1 At the time of the hearing, the only remaining claims were the Seizure Claim, the Search Claim, and malicious prosecution. (See Resp. at ¶¶ 3, 6, ECF No. 26, PageID.358; Order, ECF No. 31, PageID.504.) 2 The official transcript of that hearing has not yet been prepared. when construed in the light most favorable to him, supported a reasonable inference that there was not a visible bulge in his pocket, as the Defendants claimed. Land

testified that the sole contents of his pocket were a couple of dollar bills and a credit card, and a jury could fairly conclude that such unsubstantial items would not cause a bulge. (See Land Dep. at 37:3-14, ECF No. 23-3, PageID.263.) The Court

determined that the video evidence of the incident relied upon by the Defendants did not so clearly depict a bulge in Land’s pocket as to warrant summary judgment in favor of the Defendants. The Court further concluded that the video recording actually cast doubt on the Defendants’ additional contention that they saw Land

reach forward and under the front seat once he entered his truck. For these reasons and others stated on the record, the Court concluded that material factual disputes precluded the entry of summary judgment in favor of the Defendants on the Seizure

Claim and the Search Claim. The Defendants have now filed a motion for relief from the Court’s order denying their motion for summary judgment on the Seizure Claim and the Search Claim. (See Mot., ECF No. 32.) In the motion, they argue that a particular portion

of the video – that they did not highlight or specifically identify in their motion or at the hearing – unequivocally shows that there was a bulge in two of Land’s pockets (the “Newly-Identified Purported Bulge Video”), and they argue that additional portions of video plainly show Land reaching under his seat after entering his truck. (See id.at PageID.508.) The motion is DENIED for several reasons.
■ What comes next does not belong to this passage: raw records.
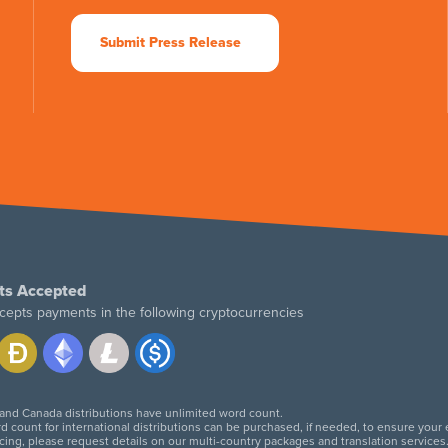
Submit Press Release
ts Accepted
cepts payments in the following cryptocurrencies
 and Canada distributions have unlimited word count.
d count for international distributions can be purchased, if needed, to ensure your
icing, please request details on our multi-country packages and translation services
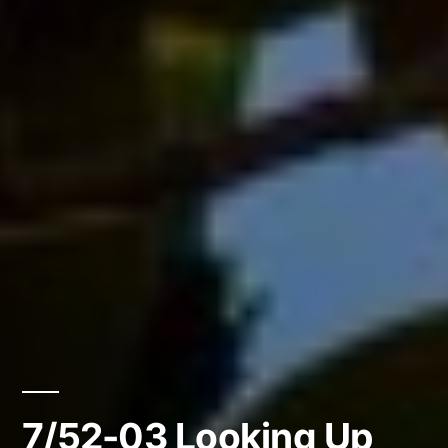
7/52-03 Looking Up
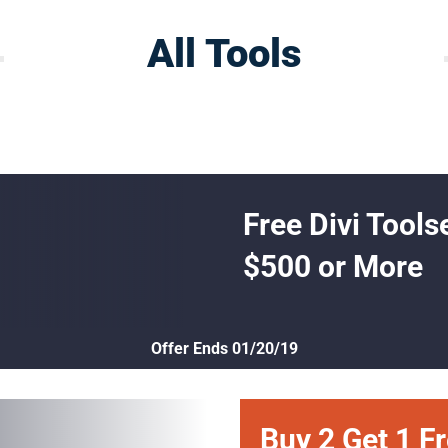
All Tools
Free Divi Tools
$500 or More
Offer Ends 01/20/19
Buy 2 Get 1 F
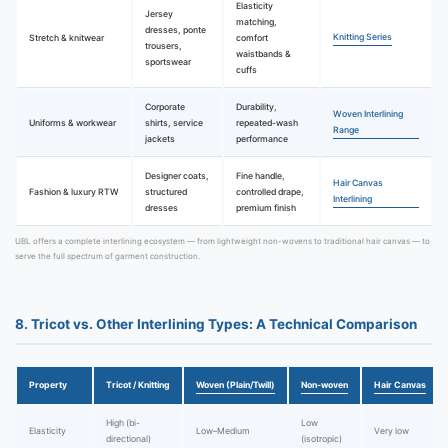
Elasticity
Jersey
matching,
dresses, ponte
Knitting Series
Stretch & knitwear
comfort
trousers,
waistbands &
sportswear
cuffs
Corporate
Durability,
Woven Interlining
Uniforms & workwear
shirts, service
repeated-wash
Range
jackets
performance
Designer coats,
Fine handle,
Hair Canvas
Fashion & luxury RTW
structured
controlled drape,
Interlining
dresses
premium finish
UBL offers a complete interlining ecosystem — from lightweight non-wovens to traditional hair canvas — to
serve the full spectrum of garment construction.
8. Tricot vs. Other Interlining Types: A Technical Comparison
Property
Tricot / Knitting
Woven (Plain/Twill)
Non-woven
Hair Canvas
High (bi-
Low
Elasticity
Low–Medium
Very low
directional)
(isotropic)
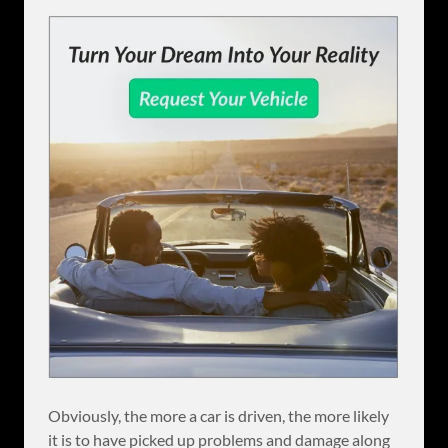
Obviously, the more a car is driven, the more likely
it is to have picked up problems and damage along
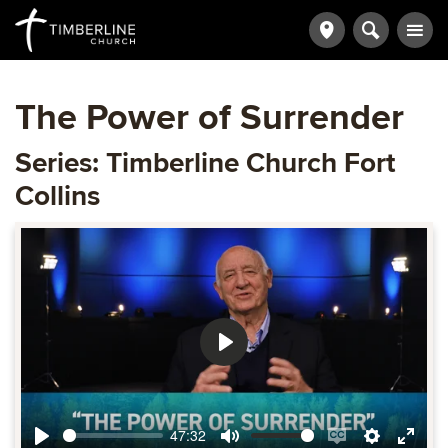
The Power of Surrender
Series: Timberline Church Fort
Collins
Play
47:32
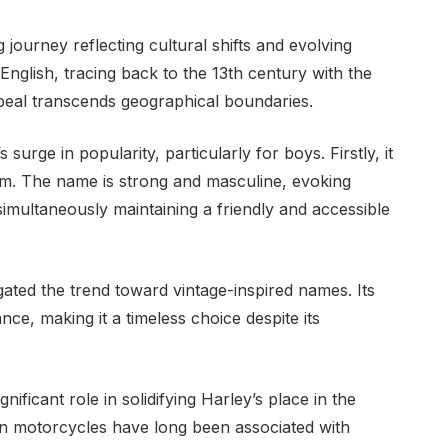
g journey reflecting cultural shifts and evolving
English, tracing back to the 13th century with the
eal transcends geographical boundaries.
surge in popularity, particularly for boys. Firstly, it
rm. The name is strong and masculine, evoking
simultaneously maintaining a friendly and accessible
ated the trend toward vintage-inspired names. Its
gance, making it a timeless choice despite its
nificant role in solidifying Harley’s place in the
n motorcycles have long been associated with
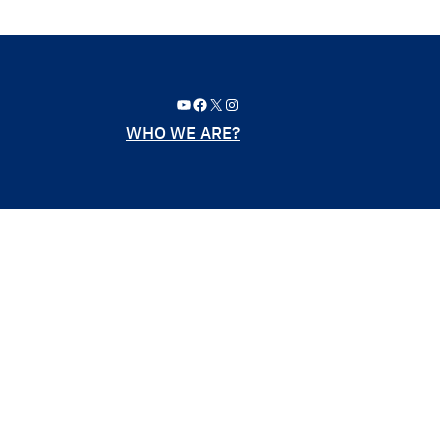
YouTube
Facebook
X
Instagram
WHO WE ARE?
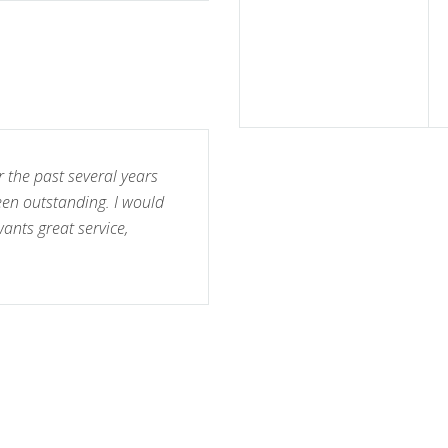
r the past several years
een outstanding. I would
nts great service,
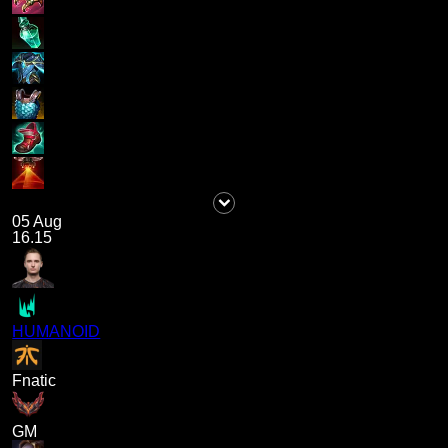
05 Aug
16.15
HUMANOID
Fnatic
GM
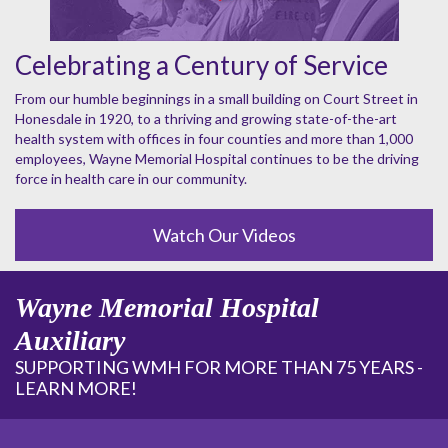
Celebrating a Century of Service
From our humble beginnings in a small building on Court Street in
Honesdale in 1920, to a thriving and growing state-of-the-art
health system with offices in four counties and more than 1,000
employees, Wayne Memorial Hospital continues to be the driving
force in health care in our community.
Watch Our Videos
Wayne Memorial Hospital
Auxiliary
SUPPORTING WMH FOR MORE THAN 75 YEARS -
LEARN MORE!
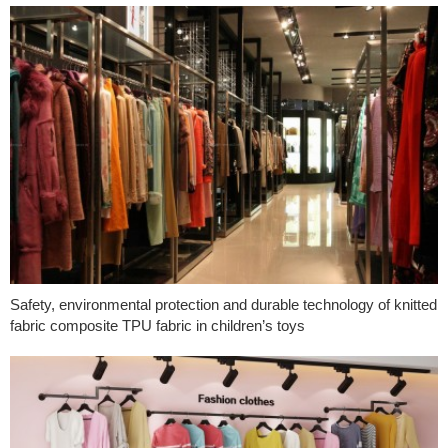
Safety, environmental protection and durable technology of knitted
fabric composite TPU fabric in children’s toys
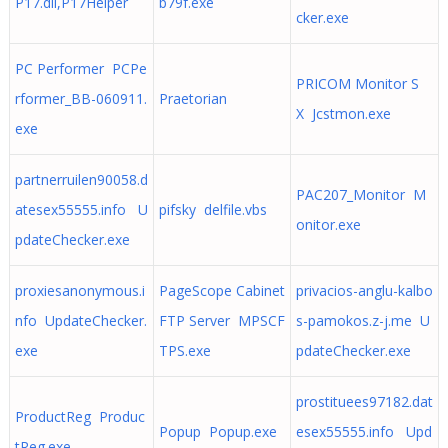
P17.dll,P17Helper
b79f.exe
cker.exe
PC Performer PCPe
PRICOM Monitor S
rformer_BB-060911.
Praetorian
X Jcstmon.exe
exe
partnerruilen90058.d
PAC207_Monitor M
atesex55555.info U
pifsky delfile.vbs
onitor.exe
pdateChecker.exe
proxiesanonymous.i
PageScope Cabinet
privacios-anglu-kalbo
nfo UpdateChecker.
FTP Server MPSCF
s-pamokos.z-j.me U
exe
TPS.exe
pdateChecker.exe
prostituees97182.dat
ProductReg Produc
Popup Popup.exe
esex55555.info Upd
tReg.exe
First, the rule under which the Defendants bring their motion does not apply. The Defendants seek relief under Federal Rule of Civil Procedure 60(b). (See id., PageID.517.) But Rule 60(b) applies only to final judgments and does not cover

interlocutory orders like the order denying summary judgment entered by the Court here. See United States v. Certain Land Situated in City of Detroit, Wayne Cty., Mich., 178 F.Supp.2d 792, 799 (E.D. Mich. 2001) (“Hence, [Rule 60(b)] applies only to final judgments or orders.”) (emphasis in original); see also United States ex

rel. Streck v. Allergan, Inc., 288 F.R.D. 88, 91 (E.D. Pa. 2012) (quoting Sieg v. Sears Roebuck & Co., Case No. 3:10cv606, 2012 WL 1657921, at *2 (M.D. Pa. May 11, 2012)) (“In a case with multiple parties and claims, an order that disposes of fewer

than all of those claims and parties is not deemed ‘final.’”). But the Defendants’ motion would fail even if it had been brought under the correct rule: Local Rule 7.1(h)(2)(A). See Mata v. Lynch, 135 S. Ct. 2150, 2156 (“If a litigant misbrands a motion, but could get relief under a different label, a court will

often make the requisite change.”) As applicable here, that Rule provides: (2) Non-Final Orders. Motions for reconsideration of non-final orders are disfavored. They must be filed within 14 days after entry of the order and may be brought only upon the following grounds: (A) The court made a mistake, correcting the mistake changes the outcome of the prior decision, and the mistake was based on the record and law before the court at the time of its prior decision[.]

E.D. Mich. L.R. 7.1(h)(2)(A). The Defendants have failed to satisfy this Rule for several reasons.